Foul Bandied

  • Viscount Gladstone, 73, lively son of the late famed Liberal Prime Minister William Ewart Gladstone, continued last week to make unbridled use of the adjective "foul," as the libel suit brought against him by Captain Peter Wright (TIME, Feb. 7) continued. Originally Viscount Gladstone merely declared: "Captain Wright is a foul fellow!" referring to aspersions cast upon Prime Minister Gladstone in Captain Wright's book: Portraits and Criticisms (TIME, July 26). But last week, when Viscount Gladstone took the stand, he delivered himself as follows: "Captain Wright made a foul and loathsome charge against my father.† It was a revolting charge, which of course made me angry almost to an ungovernable extent. It was a charge which made my father out to be a foul sensualist and a foul hypocrite, and the charge was therefore a foul one! It was a deadly insult to every member of my family. A charge so foul and loathsome could only have been made by a foul-minded man, and I repeat that because of that he is a FOUL FELLOW! . . . That is my last word."

    The trial, which had long since become a legal farce, drew to a close without any real evidence against the character of Mr. Gladstone having been adduced. Viscount Gladstone admitted that Mr. Gladstone often spoke to fallen women on the street, but explained away all taint of scandal as follows: "My father founded the Newport Market Refuge for Women, and helped to found St. Mary Magdalene Home as a refuge for fallen women. I remember going to these places with him as a boy. My mother went too. The main social work in which my father and mother were interested took the form of such rescue efforts."

    Viscount Gladstone's attorney interrupted at this point to read from the works of Viscount Morley concerning Mr. Gladstone: "In these humane efforts at reclamation among fallen women! he persevered all through his life, fearless of misconstruction, fearless of the levity or baseness of men's tongues."

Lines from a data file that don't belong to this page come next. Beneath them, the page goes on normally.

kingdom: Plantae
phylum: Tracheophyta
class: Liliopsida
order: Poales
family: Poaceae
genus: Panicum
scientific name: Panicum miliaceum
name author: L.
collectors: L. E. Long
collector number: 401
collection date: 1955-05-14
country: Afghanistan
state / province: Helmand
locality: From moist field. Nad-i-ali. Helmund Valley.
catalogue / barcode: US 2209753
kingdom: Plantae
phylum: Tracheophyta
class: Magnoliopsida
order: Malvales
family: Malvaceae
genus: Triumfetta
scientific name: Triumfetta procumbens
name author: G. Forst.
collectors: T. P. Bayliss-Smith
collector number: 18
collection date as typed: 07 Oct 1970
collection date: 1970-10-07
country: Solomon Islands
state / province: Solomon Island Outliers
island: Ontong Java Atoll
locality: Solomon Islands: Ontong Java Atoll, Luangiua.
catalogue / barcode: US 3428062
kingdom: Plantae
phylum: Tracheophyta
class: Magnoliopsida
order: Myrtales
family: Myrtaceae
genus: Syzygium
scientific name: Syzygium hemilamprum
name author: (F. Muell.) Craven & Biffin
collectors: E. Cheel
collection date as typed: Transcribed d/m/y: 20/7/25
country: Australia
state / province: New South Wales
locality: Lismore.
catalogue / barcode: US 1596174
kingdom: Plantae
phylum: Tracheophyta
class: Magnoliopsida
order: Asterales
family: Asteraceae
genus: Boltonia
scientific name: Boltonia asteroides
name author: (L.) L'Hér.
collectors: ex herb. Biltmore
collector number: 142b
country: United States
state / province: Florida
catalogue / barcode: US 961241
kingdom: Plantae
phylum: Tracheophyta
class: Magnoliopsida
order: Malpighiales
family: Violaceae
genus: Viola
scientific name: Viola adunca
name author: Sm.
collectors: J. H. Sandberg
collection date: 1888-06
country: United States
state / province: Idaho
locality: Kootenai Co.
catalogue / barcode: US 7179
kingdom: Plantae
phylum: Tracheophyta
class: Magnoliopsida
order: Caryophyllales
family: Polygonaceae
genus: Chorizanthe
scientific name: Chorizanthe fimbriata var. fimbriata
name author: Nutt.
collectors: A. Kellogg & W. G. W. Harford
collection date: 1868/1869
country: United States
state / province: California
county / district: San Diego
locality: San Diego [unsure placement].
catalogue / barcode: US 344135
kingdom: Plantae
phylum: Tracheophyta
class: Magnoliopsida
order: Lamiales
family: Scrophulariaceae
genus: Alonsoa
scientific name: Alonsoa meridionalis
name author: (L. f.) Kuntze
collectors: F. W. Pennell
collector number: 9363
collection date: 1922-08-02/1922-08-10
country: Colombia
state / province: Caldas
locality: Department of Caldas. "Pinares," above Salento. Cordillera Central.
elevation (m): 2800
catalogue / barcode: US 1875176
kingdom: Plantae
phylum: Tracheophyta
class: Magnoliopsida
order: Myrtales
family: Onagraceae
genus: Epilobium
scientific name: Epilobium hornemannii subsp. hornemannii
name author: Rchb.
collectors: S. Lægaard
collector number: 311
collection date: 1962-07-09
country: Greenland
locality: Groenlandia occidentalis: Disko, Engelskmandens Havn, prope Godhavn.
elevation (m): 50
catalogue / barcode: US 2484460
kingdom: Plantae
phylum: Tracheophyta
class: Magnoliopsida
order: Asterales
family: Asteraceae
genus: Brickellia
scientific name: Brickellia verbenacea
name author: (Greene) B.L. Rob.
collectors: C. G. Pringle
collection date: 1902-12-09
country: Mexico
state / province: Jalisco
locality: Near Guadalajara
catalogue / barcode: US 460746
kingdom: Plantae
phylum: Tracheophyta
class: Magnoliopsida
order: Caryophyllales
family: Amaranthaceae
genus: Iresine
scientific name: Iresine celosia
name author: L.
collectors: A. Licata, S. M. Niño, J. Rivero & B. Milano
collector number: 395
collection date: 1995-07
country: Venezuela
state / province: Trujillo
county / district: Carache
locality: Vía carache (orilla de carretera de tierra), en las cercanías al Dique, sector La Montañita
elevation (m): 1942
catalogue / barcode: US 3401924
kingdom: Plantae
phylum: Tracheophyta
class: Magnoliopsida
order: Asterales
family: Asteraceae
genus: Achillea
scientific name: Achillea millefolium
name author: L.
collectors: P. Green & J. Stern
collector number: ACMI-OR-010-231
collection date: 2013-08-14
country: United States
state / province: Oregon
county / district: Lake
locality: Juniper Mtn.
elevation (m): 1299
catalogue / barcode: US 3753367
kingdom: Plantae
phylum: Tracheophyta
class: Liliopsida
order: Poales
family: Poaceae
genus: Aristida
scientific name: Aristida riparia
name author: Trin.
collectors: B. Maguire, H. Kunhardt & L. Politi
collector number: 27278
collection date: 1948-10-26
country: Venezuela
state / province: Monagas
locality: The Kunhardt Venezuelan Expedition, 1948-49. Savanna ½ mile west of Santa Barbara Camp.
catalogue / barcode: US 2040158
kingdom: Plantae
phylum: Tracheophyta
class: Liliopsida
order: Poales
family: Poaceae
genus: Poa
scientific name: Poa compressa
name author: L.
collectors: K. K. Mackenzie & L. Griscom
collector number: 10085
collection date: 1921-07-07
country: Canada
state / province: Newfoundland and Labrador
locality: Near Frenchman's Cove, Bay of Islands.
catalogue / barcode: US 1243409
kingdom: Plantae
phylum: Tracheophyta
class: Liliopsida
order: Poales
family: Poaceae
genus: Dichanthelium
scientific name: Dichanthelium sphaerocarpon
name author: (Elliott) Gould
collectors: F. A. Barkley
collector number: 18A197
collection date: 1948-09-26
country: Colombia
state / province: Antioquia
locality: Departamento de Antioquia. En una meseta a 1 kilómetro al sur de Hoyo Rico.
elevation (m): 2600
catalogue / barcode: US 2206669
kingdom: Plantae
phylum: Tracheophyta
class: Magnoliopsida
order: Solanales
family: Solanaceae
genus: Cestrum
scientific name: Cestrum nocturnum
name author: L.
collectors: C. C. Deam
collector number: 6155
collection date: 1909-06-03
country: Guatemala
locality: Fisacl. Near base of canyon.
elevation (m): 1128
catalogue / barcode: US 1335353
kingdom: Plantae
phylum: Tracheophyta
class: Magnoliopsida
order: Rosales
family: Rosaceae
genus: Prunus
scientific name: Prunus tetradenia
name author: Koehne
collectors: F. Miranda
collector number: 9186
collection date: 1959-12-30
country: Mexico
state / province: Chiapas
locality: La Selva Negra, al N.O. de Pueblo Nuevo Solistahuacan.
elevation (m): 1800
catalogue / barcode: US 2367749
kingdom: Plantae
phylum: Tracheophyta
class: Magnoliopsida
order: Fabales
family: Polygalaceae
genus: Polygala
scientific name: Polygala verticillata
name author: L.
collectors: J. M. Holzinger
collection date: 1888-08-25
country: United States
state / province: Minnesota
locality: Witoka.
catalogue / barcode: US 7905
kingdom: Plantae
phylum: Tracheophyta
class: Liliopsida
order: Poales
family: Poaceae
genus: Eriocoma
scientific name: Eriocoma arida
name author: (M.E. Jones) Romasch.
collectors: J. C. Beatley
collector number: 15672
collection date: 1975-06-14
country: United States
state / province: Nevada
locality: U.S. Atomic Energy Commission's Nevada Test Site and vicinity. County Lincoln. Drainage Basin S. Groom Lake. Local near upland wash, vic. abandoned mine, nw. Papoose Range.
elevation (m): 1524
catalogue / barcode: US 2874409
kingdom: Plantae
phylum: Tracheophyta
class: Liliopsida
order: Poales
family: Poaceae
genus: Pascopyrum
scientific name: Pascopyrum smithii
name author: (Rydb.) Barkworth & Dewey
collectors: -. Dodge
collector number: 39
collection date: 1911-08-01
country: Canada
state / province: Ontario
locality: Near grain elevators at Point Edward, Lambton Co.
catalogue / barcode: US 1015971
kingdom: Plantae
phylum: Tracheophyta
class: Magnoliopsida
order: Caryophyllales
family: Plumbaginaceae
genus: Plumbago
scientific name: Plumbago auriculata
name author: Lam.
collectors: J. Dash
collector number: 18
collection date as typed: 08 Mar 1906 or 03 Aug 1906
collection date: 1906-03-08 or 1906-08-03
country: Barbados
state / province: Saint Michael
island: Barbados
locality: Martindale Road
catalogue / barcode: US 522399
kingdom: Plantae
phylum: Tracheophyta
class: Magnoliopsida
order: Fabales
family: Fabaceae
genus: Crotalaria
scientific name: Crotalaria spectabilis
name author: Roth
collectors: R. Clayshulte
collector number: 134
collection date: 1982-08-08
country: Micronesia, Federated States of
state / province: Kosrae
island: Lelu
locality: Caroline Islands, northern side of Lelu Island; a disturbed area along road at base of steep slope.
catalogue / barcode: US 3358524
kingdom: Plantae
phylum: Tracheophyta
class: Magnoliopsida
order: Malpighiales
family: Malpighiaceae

    "My father," concluded Viscount Gladstone, "kept to his resolution in this matter with an iron tenacity."

    Verdict. The jury, after a brief absence, returned the verdict that it was not libelous for Viscount Gladstone to have referred to Captain Wright as "a foul fellow . . . a liar ... a coward . . . and a fool." Having thus squelched the Captain, the foreman of the jury addressed the presiding justice as follows: "My lord, the jury wish to add that it is our unanimous opinion that the evidence placed before us has completely vindicated the hieh moral character of the late Mr. William Ewart Glad-stone."

    Irate Lillie. During the trial Captain Wright referred to one-time famed actress Lillie Langtry as " 'The Jersey Lily' . . . well-known in the U. S. to have been Mr. Gladstone's mistress" (TIME, Feb. 7).